*** Opening of Document extract ***

Nope! Interest for the Lumia 920 is about par in terms of consumer interest, with a slight advantage for Samsung in the Northern Hemisphere.

Foolish Conclusion

I wrote this article as a response to one of my readers, who cited opinions that were, on the face of it, somewhat at odds with my current cautious position. For the record, I believe that Nokia will ultimately go to $5 and account for 5-10% of the mobile market.

Two things about that, though:

  1. Where. Is. The. Marketing? Nokia has the money to supplement AT&T's push, and yet I have yet to see a North American marketing campaign. Instead, Elop appears to have chosen the viral marketing route. Nokia's future depends heavily on the adoption of its Lumia technology, so why isn't Nokia's board putting all its chips on the table?

*** Close of Document extract ***
*** Opening of Information shown ***

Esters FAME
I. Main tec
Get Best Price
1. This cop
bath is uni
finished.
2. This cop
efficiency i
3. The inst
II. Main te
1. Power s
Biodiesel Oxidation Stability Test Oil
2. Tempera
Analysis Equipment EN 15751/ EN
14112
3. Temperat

*** Close of Information shown ***
*** Opening of Information shown ***

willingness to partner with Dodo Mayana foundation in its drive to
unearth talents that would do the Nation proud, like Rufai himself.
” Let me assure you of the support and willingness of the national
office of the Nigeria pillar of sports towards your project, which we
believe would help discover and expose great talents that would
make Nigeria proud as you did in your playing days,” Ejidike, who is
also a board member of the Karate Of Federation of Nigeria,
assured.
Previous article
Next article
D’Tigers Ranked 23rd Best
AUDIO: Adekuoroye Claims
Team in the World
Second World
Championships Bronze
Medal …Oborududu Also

*** Close of Information shown ***

What you will do >>
1. List every company named in the Nokia article.
2. Continue the Nokia article from the point where it stops.

Responses >>
1. Samsung, Nokia, AT&T

2.
  2. In the absence of better communication from Nokia's HQ, investors are left without preliminary figures and are being forced to guess. End-of-year tax sell-offs may provide significant downward pressure to Nokia's stock. What Nokia investors need is a little more guidance from Nokia's PR department. It may be the declasse route in Europe; but here in the U.S., if you've got the numbers, BRAG. If management can't throw us a marketing campaign or a play-by-play of sales, then prudence would dictate at least the consideration of taking some money off the table and adopting a wait-and-see approach.